> **WHAT IS NEEDED**
Print word for word whatever lies between the first line of the material and the line holding "right elbow: (314, 12)", both included, and omit all pictures.

■ ■ ■ ■ ■ ■ ■

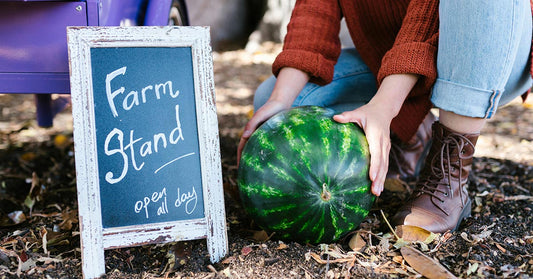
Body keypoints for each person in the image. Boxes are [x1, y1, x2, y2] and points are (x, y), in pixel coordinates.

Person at [237, 0, 533, 234]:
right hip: (393, 59)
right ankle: (414, 132)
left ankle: (448, 174)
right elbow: (314, 12)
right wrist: (280, 100)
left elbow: (425, 18)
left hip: (491, 47)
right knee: (283, 102)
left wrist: (384, 106)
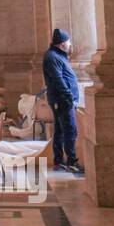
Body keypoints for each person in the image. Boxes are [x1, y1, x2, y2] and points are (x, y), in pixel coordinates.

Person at [42, 28, 84, 174]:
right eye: (68, 41)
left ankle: (59, 161)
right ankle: (71, 162)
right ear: (61, 44)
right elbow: (58, 79)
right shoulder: (52, 57)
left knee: (60, 130)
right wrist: (69, 98)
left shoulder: (58, 55)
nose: (70, 43)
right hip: (62, 100)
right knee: (70, 130)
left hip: (61, 99)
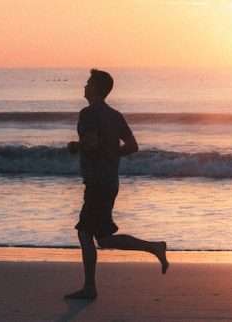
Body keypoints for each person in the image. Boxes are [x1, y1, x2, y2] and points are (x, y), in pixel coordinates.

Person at [65, 69, 168, 300]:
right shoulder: (115, 115)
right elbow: (132, 146)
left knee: (84, 232)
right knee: (102, 238)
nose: (84, 86)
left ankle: (90, 288)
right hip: (110, 181)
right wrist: (112, 155)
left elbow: (90, 143)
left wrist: (76, 146)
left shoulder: (88, 113)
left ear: (96, 89)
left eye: (88, 82)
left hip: (97, 182)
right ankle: (154, 247)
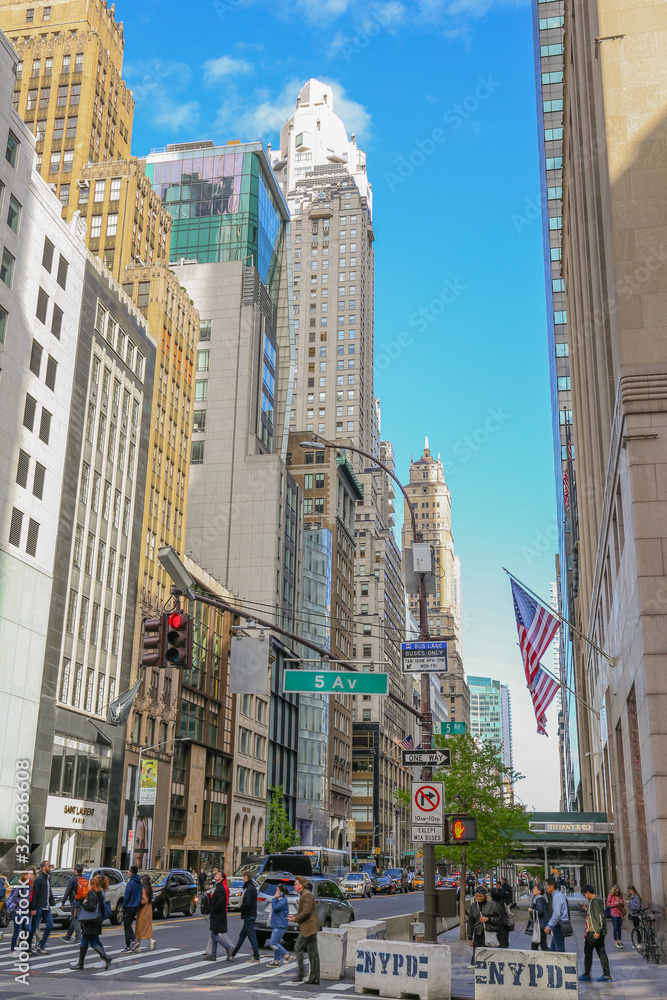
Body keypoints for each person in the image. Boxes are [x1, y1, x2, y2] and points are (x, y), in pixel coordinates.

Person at [69, 874, 112, 971]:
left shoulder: (92, 894)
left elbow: (91, 907)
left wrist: (84, 904)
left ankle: (103, 958)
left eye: (89, 885)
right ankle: (103, 958)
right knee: (92, 941)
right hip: (95, 921)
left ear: (93, 885)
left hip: (90, 921)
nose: (88, 886)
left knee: (86, 941)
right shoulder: (100, 894)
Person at [289, 875, 321, 984]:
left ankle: (302, 974)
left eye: (295, 884)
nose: (294, 886)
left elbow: (306, 912)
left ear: (301, 886)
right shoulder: (304, 895)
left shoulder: (306, 895)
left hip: (309, 927)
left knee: (298, 947)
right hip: (310, 927)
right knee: (313, 952)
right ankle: (314, 977)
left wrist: (295, 918)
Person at [578, 884, 611, 982]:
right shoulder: (594, 902)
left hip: (594, 932)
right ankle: (607, 975)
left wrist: (597, 931)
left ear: (588, 893)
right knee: (601, 952)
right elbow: (594, 914)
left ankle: (587, 974)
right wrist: (586, 909)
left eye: (584, 894)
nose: (585, 896)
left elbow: (600, 917)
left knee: (587, 951)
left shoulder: (595, 902)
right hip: (597, 931)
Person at [467, 887, 502, 969]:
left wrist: (488, 919)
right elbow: (470, 922)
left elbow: (498, 919)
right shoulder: (474, 907)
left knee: (489, 952)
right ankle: (476, 964)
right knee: (477, 951)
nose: (478, 898)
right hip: (478, 933)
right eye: (477, 896)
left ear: (485, 896)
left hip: (489, 932)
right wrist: (470, 937)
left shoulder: (492, 905)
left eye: (480, 896)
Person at [203, 871, 235, 961]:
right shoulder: (218, 887)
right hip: (217, 915)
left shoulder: (220, 888)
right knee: (214, 933)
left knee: (214, 935)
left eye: (218, 875)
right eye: (216, 874)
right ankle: (213, 954)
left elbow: (221, 902)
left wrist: (213, 910)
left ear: (221, 878)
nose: (216, 875)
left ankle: (228, 947)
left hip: (218, 915)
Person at [230, 872, 260, 963]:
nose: (242, 879)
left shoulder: (249, 889)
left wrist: (240, 907)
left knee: (251, 937)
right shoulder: (251, 887)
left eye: (243, 877)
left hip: (249, 915)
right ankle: (233, 954)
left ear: (246, 877)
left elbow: (247, 903)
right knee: (242, 936)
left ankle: (256, 957)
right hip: (250, 915)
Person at [28, 860, 55, 954]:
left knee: (50, 925)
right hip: (39, 907)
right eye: (48, 866)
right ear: (43, 867)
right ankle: (28, 947)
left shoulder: (48, 878)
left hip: (46, 907)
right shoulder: (39, 879)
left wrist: (52, 901)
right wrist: (33, 908)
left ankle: (41, 945)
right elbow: (35, 894)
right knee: (33, 927)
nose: (50, 867)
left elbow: (49, 891)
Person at [7, 872, 32, 956]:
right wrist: (22, 902)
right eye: (29, 875)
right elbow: (14, 897)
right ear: (24, 876)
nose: (30, 876)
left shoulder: (29, 886)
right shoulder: (21, 885)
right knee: (17, 931)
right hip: (18, 911)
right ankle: (12, 951)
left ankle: (18, 947)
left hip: (26, 912)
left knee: (27, 929)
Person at [267, 883, 290, 967]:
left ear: (281, 892)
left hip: (281, 925)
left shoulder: (282, 900)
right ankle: (276, 961)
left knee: (273, 943)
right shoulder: (280, 899)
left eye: (277, 890)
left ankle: (286, 955)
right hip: (278, 924)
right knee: (276, 942)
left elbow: (275, 908)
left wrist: (274, 899)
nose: (276, 892)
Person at [122, 865, 143, 953]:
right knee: (129, 924)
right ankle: (134, 941)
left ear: (131, 872)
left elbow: (127, 896)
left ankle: (128, 945)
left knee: (126, 926)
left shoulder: (130, 883)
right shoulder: (139, 883)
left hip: (129, 906)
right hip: (136, 906)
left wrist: (123, 905)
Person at [61, 864, 85, 944]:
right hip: (82, 901)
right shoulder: (84, 879)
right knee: (74, 918)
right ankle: (68, 936)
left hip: (74, 902)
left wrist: (63, 902)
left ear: (75, 871)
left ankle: (78, 938)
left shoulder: (73, 880)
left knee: (75, 919)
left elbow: (68, 891)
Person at [544, 876, 568, 952]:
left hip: (558, 926)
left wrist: (549, 925)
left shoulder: (557, 896)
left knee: (559, 950)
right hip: (559, 925)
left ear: (552, 886)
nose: (546, 887)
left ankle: (563, 963)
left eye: (547, 885)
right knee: (553, 950)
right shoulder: (559, 895)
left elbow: (557, 914)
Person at [135, 874, 156, 951]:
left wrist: (137, 901)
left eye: (142, 879)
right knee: (147, 927)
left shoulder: (144, 890)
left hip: (143, 911)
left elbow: (144, 901)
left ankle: (138, 946)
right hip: (148, 910)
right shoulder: (150, 889)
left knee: (139, 927)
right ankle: (151, 940)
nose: (141, 881)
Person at [529, 882, 549, 951]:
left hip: (540, 926)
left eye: (535, 889)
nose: (533, 890)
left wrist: (531, 910)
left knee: (537, 945)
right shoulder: (540, 900)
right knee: (541, 944)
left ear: (539, 891)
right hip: (541, 925)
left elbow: (540, 911)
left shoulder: (539, 900)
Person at [606, 884, 626, 948]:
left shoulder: (620, 896)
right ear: (613, 891)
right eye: (616, 892)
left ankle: (620, 941)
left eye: (618, 892)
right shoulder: (610, 896)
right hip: (613, 913)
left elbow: (623, 903)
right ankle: (616, 942)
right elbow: (608, 904)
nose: (617, 893)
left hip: (620, 913)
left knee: (619, 928)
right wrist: (615, 903)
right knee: (615, 928)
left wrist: (621, 903)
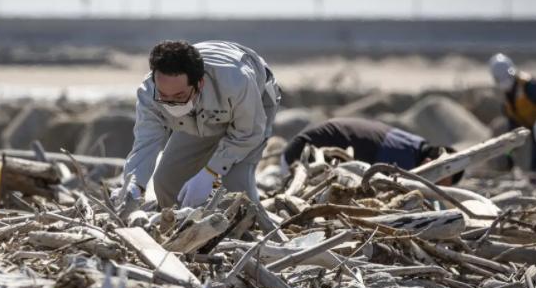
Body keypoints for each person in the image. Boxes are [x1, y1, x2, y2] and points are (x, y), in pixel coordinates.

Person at [118, 40, 281, 208]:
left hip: (255, 104)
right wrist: (134, 184)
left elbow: (248, 133)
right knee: (166, 181)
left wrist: (210, 172)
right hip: (198, 117)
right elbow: (146, 141)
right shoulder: (148, 92)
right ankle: (181, 222)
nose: (171, 104)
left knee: (236, 187)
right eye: (164, 96)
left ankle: (252, 221)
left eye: (179, 96)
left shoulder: (238, 81)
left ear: (199, 83)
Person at [280, 117, 457, 178]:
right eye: (439, 179)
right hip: (298, 160)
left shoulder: (413, 143)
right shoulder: (401, 156)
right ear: (428, 162)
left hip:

■ ■ ■ ■ ■ ■ ■

> **COMPLETED TASK**
Body keypoints for each person in the image. Boxes are [x1, y1, x2, y2] and points are (x, y), in pixel coordinates.

Person at [237, 0, 533, 234]:
right hip: (393, 59)
right ankle: (414, 132)
left ankle: (448, 174)
right elbow: (314, 12)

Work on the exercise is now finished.